Which made it that much harder when Torrez, a Navy commander, ventured east from their Colorado home in pursuit of two masters degrees from the Massachusetts Institute of Technology — because he wanted a better life for his family.

And even though Rowan was only a toddler, Torrez would send his son postcards from Boston. On one road trip back home in 2007, he sent Rowan a postcard from each state he stopped in.
"I vaguely remember him saying I sent five or six, and I only got three or four in the mail," Van Stone told the station. "But I never thought anything of it."

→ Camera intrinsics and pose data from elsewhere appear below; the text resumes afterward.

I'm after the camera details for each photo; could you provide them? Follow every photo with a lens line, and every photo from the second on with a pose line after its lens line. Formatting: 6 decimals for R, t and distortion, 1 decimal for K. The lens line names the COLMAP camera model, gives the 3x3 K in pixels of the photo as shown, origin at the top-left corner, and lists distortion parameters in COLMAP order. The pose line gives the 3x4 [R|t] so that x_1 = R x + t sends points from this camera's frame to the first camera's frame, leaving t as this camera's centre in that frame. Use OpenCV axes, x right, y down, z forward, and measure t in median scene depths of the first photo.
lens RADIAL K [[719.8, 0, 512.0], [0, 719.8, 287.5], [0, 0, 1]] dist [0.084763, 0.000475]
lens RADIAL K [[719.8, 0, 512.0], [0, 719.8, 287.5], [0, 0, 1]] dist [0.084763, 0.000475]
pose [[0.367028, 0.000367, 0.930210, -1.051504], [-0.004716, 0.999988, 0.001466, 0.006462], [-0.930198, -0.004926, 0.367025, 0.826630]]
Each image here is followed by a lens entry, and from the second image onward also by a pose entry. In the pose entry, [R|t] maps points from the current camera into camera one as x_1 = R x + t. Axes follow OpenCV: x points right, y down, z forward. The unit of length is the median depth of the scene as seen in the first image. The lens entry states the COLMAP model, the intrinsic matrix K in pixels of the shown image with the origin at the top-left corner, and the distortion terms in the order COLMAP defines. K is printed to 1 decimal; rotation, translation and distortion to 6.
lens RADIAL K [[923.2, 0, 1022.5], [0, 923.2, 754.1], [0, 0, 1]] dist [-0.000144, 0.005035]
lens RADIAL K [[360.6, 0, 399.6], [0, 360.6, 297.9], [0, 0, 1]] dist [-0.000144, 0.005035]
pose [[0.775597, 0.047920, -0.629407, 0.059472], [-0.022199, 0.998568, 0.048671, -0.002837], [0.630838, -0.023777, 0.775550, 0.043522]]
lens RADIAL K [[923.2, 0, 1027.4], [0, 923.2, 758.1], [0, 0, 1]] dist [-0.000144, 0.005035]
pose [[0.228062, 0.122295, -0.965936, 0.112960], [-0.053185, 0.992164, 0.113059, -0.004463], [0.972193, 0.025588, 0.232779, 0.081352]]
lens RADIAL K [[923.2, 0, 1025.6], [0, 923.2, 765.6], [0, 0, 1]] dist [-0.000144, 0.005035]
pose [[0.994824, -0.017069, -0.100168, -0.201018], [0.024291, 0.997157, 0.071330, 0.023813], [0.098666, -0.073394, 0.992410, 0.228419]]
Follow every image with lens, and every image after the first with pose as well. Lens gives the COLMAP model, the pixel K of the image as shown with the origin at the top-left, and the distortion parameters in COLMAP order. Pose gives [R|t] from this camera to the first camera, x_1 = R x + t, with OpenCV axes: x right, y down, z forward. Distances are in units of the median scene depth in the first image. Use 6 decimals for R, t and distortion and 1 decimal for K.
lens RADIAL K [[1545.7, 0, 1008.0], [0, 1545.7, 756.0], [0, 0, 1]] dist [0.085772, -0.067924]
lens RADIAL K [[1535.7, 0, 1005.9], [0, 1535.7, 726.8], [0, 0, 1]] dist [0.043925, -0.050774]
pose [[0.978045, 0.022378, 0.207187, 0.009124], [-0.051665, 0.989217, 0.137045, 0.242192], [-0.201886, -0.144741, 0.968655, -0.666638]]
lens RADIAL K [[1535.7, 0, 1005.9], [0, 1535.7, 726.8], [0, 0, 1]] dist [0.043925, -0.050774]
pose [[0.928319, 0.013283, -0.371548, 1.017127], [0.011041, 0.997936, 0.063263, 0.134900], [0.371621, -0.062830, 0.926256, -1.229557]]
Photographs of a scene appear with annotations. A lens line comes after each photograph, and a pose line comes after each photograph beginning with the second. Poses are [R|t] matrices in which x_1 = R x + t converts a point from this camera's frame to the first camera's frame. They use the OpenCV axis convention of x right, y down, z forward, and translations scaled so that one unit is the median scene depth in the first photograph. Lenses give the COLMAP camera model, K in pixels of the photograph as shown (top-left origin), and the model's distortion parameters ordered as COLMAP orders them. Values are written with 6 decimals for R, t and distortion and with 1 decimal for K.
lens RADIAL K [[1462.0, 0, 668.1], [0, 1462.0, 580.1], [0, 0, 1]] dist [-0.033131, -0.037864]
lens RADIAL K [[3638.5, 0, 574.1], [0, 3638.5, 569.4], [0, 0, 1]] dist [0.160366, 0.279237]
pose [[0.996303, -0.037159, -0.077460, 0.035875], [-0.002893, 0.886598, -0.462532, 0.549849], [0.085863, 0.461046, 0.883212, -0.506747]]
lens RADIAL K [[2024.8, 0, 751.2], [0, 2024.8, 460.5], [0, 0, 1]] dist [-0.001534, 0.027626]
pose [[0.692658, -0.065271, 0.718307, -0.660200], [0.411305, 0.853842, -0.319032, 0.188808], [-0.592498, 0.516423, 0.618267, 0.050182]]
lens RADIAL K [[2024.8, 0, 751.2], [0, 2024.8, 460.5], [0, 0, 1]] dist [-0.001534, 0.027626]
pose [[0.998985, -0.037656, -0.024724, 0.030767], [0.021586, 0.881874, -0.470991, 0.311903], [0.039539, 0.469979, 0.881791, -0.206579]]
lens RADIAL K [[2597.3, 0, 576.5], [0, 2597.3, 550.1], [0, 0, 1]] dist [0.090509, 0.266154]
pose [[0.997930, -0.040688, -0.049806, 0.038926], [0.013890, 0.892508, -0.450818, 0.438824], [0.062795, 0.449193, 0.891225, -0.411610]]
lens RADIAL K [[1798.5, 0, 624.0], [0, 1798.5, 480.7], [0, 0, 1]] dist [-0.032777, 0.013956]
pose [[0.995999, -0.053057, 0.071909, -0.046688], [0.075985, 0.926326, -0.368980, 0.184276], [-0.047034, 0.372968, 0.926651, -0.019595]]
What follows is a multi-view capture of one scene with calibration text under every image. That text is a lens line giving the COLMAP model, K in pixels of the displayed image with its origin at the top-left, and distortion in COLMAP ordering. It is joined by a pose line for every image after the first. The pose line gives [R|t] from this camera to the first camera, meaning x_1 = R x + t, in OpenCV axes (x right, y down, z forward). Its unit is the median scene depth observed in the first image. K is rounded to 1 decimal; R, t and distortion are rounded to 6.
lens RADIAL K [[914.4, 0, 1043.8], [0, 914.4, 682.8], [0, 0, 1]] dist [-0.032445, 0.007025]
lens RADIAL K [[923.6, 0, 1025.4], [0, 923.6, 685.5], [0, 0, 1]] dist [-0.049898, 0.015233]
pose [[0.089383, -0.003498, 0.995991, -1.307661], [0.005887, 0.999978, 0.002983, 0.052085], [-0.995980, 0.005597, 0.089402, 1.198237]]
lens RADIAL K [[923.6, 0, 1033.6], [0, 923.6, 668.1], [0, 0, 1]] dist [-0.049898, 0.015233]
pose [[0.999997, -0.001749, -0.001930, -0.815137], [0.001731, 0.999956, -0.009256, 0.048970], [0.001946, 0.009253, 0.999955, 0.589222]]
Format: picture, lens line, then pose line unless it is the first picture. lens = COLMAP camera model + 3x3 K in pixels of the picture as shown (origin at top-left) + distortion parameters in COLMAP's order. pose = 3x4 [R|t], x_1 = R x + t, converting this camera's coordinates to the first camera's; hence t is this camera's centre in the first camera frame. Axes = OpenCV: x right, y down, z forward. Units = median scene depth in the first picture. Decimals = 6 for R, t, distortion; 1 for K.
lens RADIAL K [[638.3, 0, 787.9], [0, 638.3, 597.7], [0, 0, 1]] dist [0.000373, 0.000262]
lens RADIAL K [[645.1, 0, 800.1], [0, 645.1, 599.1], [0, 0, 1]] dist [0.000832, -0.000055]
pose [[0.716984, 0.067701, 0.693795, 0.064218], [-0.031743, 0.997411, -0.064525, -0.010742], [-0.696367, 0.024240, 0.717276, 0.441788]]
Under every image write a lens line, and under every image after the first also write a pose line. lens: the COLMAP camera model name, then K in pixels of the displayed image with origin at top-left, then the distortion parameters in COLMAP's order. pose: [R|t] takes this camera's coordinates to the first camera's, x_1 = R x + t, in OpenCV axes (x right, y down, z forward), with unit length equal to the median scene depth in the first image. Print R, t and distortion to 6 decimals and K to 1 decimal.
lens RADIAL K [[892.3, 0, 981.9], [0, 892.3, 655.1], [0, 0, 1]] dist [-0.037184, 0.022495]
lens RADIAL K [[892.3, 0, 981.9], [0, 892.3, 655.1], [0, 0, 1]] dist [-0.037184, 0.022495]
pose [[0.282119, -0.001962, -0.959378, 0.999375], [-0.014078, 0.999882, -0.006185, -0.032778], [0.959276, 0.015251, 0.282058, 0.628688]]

Then, two years ago, Torrez died from a rare brain disease called CJD, or Creutzfeldt-Jakob disease, which strikes only one person per million annually. The degenerative illness, which is almost always fatal, can cause failing memory in its early stages and lead to blindness and coma later on.
It "kind of turns your brain into a sponge," Van Stone said.
Torrez was 41 when he died. Afterward, Van Stone created an album filled with photos and keepsakes so that Rowan could hold the memory of his dad alive in his heart.
But on Saturday, just a few days before the second anniversary of Torrez' death, something unexpected came in the mail that ought to take a special spot among the mementos: one of the missing postcards Torrez had sent Rowan from the road, dated June 10, 2007.

It read: "Hello from Pennsylvania. I love you, and I miss you so much. See you soon, love daddy."
"I don't know how it happened," Rowan told KUSA, adding that he remembers his dad as "a very good person and very good dad."

For Van Stone, the meaning of the postcard was clear: "I feel like that was the final goodbye that he didn't get to say."